==== Data in this exercise ====
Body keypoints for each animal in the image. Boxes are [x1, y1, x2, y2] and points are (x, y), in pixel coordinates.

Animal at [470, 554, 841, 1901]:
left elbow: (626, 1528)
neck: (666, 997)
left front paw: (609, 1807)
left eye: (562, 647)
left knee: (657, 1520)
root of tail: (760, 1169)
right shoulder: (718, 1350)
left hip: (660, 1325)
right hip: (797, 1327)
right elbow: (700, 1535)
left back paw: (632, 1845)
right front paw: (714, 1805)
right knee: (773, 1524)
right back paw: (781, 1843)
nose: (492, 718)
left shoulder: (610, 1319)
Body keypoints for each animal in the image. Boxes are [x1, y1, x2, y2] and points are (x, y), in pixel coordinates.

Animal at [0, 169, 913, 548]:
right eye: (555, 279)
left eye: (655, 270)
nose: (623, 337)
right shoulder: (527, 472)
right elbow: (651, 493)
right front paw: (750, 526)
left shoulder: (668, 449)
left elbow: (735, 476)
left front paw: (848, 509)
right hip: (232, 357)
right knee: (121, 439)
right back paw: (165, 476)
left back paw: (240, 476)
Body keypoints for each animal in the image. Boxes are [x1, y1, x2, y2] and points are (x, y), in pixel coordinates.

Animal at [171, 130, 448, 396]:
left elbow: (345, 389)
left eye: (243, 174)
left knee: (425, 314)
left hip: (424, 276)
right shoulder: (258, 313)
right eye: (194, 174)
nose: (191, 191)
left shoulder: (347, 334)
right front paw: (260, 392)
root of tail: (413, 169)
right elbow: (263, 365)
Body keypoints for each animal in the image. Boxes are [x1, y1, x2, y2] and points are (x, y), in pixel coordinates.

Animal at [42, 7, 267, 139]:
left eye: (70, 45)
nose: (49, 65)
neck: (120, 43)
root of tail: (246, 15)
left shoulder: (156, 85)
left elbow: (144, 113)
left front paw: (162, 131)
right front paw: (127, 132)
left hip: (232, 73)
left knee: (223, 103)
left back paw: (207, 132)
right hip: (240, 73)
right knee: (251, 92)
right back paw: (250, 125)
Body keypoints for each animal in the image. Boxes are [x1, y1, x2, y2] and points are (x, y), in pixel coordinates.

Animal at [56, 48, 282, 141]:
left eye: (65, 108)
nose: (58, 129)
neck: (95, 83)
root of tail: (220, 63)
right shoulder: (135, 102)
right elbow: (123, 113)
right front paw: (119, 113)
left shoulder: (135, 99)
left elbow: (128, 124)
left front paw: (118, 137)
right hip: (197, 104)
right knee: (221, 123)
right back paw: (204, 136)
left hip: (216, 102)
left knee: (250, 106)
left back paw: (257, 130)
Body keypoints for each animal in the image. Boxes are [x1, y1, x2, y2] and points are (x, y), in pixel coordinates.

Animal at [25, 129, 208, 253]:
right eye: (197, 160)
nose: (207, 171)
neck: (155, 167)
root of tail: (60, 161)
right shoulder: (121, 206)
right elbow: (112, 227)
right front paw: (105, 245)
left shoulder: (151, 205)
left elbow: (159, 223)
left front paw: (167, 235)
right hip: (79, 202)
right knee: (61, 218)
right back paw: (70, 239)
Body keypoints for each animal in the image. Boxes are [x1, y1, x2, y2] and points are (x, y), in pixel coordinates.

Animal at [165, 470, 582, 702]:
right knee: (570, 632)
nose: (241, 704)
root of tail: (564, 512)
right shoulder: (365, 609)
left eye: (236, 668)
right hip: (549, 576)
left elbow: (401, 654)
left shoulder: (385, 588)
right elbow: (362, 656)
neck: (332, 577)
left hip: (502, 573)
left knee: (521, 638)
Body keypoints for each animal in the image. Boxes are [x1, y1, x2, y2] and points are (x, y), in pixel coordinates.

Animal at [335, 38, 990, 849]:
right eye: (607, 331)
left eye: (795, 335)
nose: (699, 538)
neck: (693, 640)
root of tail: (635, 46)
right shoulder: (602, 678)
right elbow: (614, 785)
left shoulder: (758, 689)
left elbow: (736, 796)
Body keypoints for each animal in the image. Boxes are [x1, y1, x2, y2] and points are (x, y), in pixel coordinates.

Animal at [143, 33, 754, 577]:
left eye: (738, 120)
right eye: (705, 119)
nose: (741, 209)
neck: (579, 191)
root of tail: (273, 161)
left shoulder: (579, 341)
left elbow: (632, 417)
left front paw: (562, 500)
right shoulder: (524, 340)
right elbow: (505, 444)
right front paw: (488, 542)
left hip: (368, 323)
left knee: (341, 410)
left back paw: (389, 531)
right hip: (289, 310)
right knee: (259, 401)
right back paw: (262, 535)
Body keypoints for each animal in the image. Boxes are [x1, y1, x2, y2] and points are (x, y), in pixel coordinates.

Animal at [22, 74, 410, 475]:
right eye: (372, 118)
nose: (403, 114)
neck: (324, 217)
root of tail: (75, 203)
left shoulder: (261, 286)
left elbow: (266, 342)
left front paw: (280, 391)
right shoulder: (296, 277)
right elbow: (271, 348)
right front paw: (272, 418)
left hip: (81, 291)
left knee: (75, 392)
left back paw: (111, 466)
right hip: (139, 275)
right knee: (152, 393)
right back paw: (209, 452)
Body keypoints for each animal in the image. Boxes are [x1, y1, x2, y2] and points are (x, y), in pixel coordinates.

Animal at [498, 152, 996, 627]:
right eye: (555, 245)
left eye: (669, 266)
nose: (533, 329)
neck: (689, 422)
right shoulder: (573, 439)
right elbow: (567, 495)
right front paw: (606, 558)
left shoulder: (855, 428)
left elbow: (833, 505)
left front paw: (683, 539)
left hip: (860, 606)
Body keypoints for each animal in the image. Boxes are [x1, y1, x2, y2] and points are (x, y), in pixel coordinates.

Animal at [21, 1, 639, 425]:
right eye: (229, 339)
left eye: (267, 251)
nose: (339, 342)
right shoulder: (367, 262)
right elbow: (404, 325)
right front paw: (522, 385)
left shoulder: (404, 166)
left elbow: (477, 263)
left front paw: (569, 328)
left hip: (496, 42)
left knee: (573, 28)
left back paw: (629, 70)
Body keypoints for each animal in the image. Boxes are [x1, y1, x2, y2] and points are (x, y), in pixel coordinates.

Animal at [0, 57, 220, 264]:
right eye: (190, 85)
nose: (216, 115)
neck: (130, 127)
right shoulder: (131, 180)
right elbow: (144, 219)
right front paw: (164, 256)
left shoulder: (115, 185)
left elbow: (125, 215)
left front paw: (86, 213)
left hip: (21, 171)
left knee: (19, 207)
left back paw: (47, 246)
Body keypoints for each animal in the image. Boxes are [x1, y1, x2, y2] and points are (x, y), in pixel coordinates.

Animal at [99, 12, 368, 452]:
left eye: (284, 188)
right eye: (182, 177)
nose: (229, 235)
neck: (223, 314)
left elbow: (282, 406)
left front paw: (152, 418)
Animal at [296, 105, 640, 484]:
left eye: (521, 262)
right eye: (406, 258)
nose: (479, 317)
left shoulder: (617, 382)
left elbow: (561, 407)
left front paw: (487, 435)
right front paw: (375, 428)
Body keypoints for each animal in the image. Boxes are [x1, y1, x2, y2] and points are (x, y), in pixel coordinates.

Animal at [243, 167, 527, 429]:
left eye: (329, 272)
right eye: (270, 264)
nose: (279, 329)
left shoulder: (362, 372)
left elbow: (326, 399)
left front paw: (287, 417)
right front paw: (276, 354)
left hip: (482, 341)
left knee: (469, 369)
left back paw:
====
Reproduce exactly the lines above from the line with "left hip: (496, 42)" to the line with "right elbow: (144, 219)", including both, and add nothing.

> Solution:
left hip: (496, 42)
left knee: (573, 28)
left back paw: (629, 70)
Body keypoints for each animal in the image. Boxes are [x1, y1, x2, y2] and points are (x, y), in pixel coordinates.

Animal at [0, 57, 220, 264]:
right eye: (190, 85)
nose: (216, 115)
neck: (130, 127)
right shoulder: (131, 180)
right elbow: (144, 219)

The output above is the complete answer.